The Victorian Government is taking another step towards making renting fairer for all Victorians, with new rules to ensure every rental property meets basic standards.
With more than one in four people renting in Victoria, it’s crucial that basic amenities such as hot and cold water in the bathroom and laundry, functioning ovens, stovetops and sinks in the kitchen, a permanent – and working—heater in the living room, are available to all tenants.
These minimum standards are the things most people would reasonably expect in a house – and most rental properties already have them – but we are now enshrining these standards in law with new regulations.
We are also increasing the ways in which renters can make their house feel like a home by setting out simple modifications they can make to their rental property.
Renters won’t have to ask for permission to attach child safety devices such as blind or cord anchors and pressure- mounted child safety gates.
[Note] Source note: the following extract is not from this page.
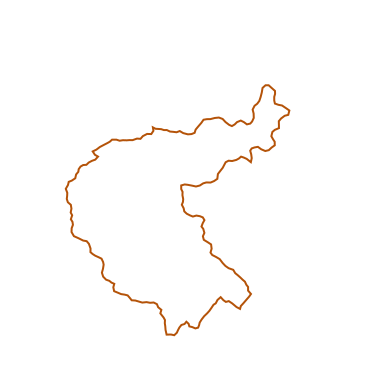 outline of Divino, Minas Gerais, Brazil, rotated 125°
{"feature_id": "56859067B78256320871647", "entity_name": "Divino", "entity_type": "district", "adm_level": 2, "iso_a3": "BRA", "parent_name": "Brazil", "parent_adm1": "Minas Gerais", "projection": "albers", "projection_center": [-42.194, -20.579], "detail": "fine", "context": "isolated", "style": "outline", "palette": "amber", "viewbox_px": 384, "rotation_deg": 125, "n_neighbors": 0, "source": "geoboundaries", "source_scale": "gbopen_adm2", "svg_char_len": 3339}
<svg xmlns="http://www.w3.org/2000/svg" viewBox="0 0 384 384"><g transform="rotate(125 192 192)"><path d="M319.5,124.4L315.9,123.7L313.4,124.2L310.3,124.6L307.0,124.4L304.4,122.4L301.5,122.2L301.9,119.2L303.6,117.1L302.5,114.3L301.8,111.0L299.6,109.2L297.0,109.8L294.6,110.8L290.9,111.0L286.7,110.8L282.7,110.0L279.4,109.6L275.7,109.6L272.0,109.7L269.6,108.7L265.8,109.2L261.7,108.2L262.6,104.2L262.6,101.2L260.3,99.3L260.2,95.2L260.7,89.5L260.2,85.6L257.4,86.6L253.7,86.1L248.7,85.6L244.9,85.2L241.7,85.2L240.6,89.5L237.6,91.6L236.8,94.3L235.1,97.2L234.8,100.3L234.3,103.4L233.9,106.9L233.7,110.0L232.1,113.6L233.4,118.3L233.4,122.2L232.6,126.1L231.1,130.8L231.4,134.9L232.0,139.3L231.0,142.1L227.2,143.4L224.0,146.3L224.1,150.1L224.4,154.9L222.0,157.7L218.4,158.4L215.7,161.7L214.9,164.4L211.4,165.3L207.9,165.7L206.6,168.6L207.3,171.7L208.8,174.9L211.6,177.2L212.3,180.2L212.8,183.9L212.3,187.2L210.1,189.5L208.3,193.0L205.4,193.7L202.9,195.1L200.1,198.0L197.3,199.8L195.8,202.5L192.8,204.6L190.0,202.3L188.5,199.5L186.8,195.7L185.2,191.9L182.2,189.3L178.5,187.8L176.0,185.8L173.6,182.2L170.4,180.2L166.7,178.8L162.4,181.1L158.1,180.9L154.5,180.7L151.6,181.1L148.3,181.5L145.4,180.0L143.6,176.9L140.3,174.1L137.7,172.8L134.9,172.1L134.1,169.4L133.5,166.2L133.8,160.9L130.0,162.5L127.1,165.2L124.8,168.0L122.1,168.1L119.7,166.4L117.2,163.9L117.3,159.8L116.4,155.5L113.7,153.1L110.0,152.3L106.3,151.0L103.4,153.1L102.4,155.7L100.8,159.0L96.7,160.6L93.6,159.8L89.8,157.4L86.9,159.5L84.2,161.5L80.7,161.2L76.4,159.8L73.6,157.4L69.4,159.0L69.4,162.8L69.5,167.9L71.0,171.2L72.0,174.8L69.9,177.1L66.9,179.2L64.0,180.2L61.6,182.0L61.1,186.3L60.6,190.4L62.4,193.0L66.3,193.9L70.5,191.9L75.0,190.2L78.8,189.1L82.3,189.2L85.5,190.2L89.7,189.6L92.4,186.5L95.9,183.9L99.8,183.2L102.5,183.5L105.1,185.8L105.0,189.5L105.5,193.0L108.9,195.2L112.2,195.8L115.1,197.1L115.7,200.0L115.5,204.6L114.6,208.8L115.6,212.7L118.3,215.8L121.7,218.7L123.9,221.7L126.2,224.0L130.0,224.0L135.0,224.5L138.8,224.8L142.0,223.8L144.8,225.6L147.1,228.4L148.8,233.0L149.1,237.0L151.9,238.9L153.6,242.1L155.1,244.7L155.7,248.2L157.4,250.6L158.2,253.3L159.7,255.8L161.1,258.1L161.5,261.1L164.0,258.7L167.9,258.6L170.2,262.1L174.4,264.3L178.0,264.7L179.8,267.7L183.6,270.4L185.2,272.8L187.1,275.1L189.2,278.3L191.5,280.7L192.5,284.0L195.0,287.5L198.0,288.2L200.5,289.4L204.1,291.3L208.0,293.3L212.1,294.6L215.7,296.6L217.2,292.9L216.9,289.3L221.0,289.8L223.8,291.8L227.1,293.5L230.3,294.1L232.3,296.6L235.1,297.9L238.3,297.9L240.7,296.7L244.1,297.0L247.7,295.5L251.6,297.0L254.4,298.8L257.4,297.6L261.8,297.2L264.2,293.7L266.7,292.1L269.5,290.6L271.6,287.8L272.0,283.9L274.8,281.2L278.4,279.6L279.8,276.8L283.8,275.6L285.0,272.8L287.2,270.7L290.7,269.8L293.9,267.7L295.9,263.4L294.9,258.1L294.2,253.3L292.7,250.1L293.6,246.7L296.5,242.7L299.5,240.7L299.8,237.9L299.7,234.8L299.0,231.1L298.5,227.9L300.3,224.7L302.2,222.7L305.9,220.9L309.8,219.5L312.3,216.2L313.1,212.1L312.2,208.8L312.4,206.0L311.8,203.0L315.2,201.8L317.9,198.9L317.0,194.9L316.3,191.5L314.7,188.3L313.6,185.4L314.4,182.3L315.3,179.3L313.4,176.2L312.4,173.2L311.1,169.3L308.3,166.1L306.8,162.8L304.5,160.0L304.0,156.4L305.8,153.6L306.1,149.5L309.6,148.3L311.1,143.3L312.4,140.7L315.1,139.0L317.3,136.9L320.1,134.6L323.4,131.0L320.8,127.5L319.5,124.4Z" fill="none" stroke="#b45309" stroke-width="2"/></g></svg>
They also won’t have to ask to install picture hooks on walls, to replace curtains, or to increase the energy efficiency of the house with new LED globes.
Other modifications that a rental provider cannot unreasonably refuse include allowing the planting of a vegetable or herb garden, painting, securing gates and installing security systems and flyscreens.
These regulations come into effect on 29 March and are part of the more than 130 rental reforms the Labor Government is introducing to residential tenancies to strengthen renters’ rights, better protect vulnerable renters and enable people to turn the house they rent into their home.
The changes to the regulations have been made after carefully listening to feedback from over 700 written submissions as part of the public consultation process on the initial proposed regulations.
Landlords will also benefit from these reforms through stronger accountability for renters, clearer obligations and modern regulation and processes.
To help ensure the smooth transition to the new residential tenancy laws, the regulations provide specific guidance on minimum standards, the modifications that can be made, and safety maintenance obligations.
The regulations also set out information that rental providers must disclose prior to entering a rental agreement, terms which cannot be included in a rental agreement, and questions that cannot be asked of rental applicants.
The Residential Tenancies Regulations 2021 will be formally made on 27 January and can be found from that date on engage.vic.gov.au/rentingregulations.